A weak-kneed run in to expiry saw March-17 fall 169 points. Rolling off the board at 19.31 USc/lb, expiry was highlighted by a single receiver of 1.2 million tonnes. Prices appear to have stabilized overnight, prompt May-17 bouncing off back into positive territory. With March-17 expiry out of the way, attention returns the fundamental backdrop – India, China and Brazil – hanging over the market. A mixed start for Brazil saw latest UNICA report showing 127 kmt production at the end of February – preliminary estimates seeing the crop at 35.5mmt. In India, Government has announced that they will only make a decision on actions going forward at the end of March. This supports common views that Indian import requirements will manifest in whites vs raws, the longer it is dragged out. As trade flow outlooks remain dim, Chinese stock releases continue to pop up as a formidable solution. The common question of how much and how fast Government is willing to release them is a separate issue.
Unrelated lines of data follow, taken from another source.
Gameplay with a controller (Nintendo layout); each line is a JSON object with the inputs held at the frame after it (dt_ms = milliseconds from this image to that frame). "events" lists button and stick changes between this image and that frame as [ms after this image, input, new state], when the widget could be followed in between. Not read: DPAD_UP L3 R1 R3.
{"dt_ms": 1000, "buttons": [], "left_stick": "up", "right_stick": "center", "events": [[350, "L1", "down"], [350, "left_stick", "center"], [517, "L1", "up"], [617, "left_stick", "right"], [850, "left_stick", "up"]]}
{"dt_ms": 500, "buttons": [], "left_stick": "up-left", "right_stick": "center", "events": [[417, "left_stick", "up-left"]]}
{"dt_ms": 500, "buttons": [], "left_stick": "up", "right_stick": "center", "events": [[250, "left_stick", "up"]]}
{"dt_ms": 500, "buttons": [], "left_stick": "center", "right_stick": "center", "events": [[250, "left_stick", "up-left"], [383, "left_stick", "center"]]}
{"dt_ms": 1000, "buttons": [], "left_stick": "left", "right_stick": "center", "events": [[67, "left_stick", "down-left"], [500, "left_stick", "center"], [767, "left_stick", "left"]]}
Looking ahead, we maintain a neutral view for raw sugar futures.18–21 USc/lb range makes sense, with strong weakness below 22 cents.
A constructive end to the week saw the AUD through 77 cents, before retracing gains made in the following session. The AUD firm through the 0.7650 – 0.7750 range. Last week we saw the RBA minutes which provided little in the form of new information. RBA Governor Lowe spoke later reiterating a neutral stance on policy as long as labour market conditions were as expected. A lack of hawkishness in the FOMC minutes fuelled the AUD gains above 77 cents. This week we have seen mixed local data, as Q4 GDP came in better than expected. And local trade balances weaker than expected. Tonight we have manufacturing PMI in the US, which may create some market volatility given the lack of data this week.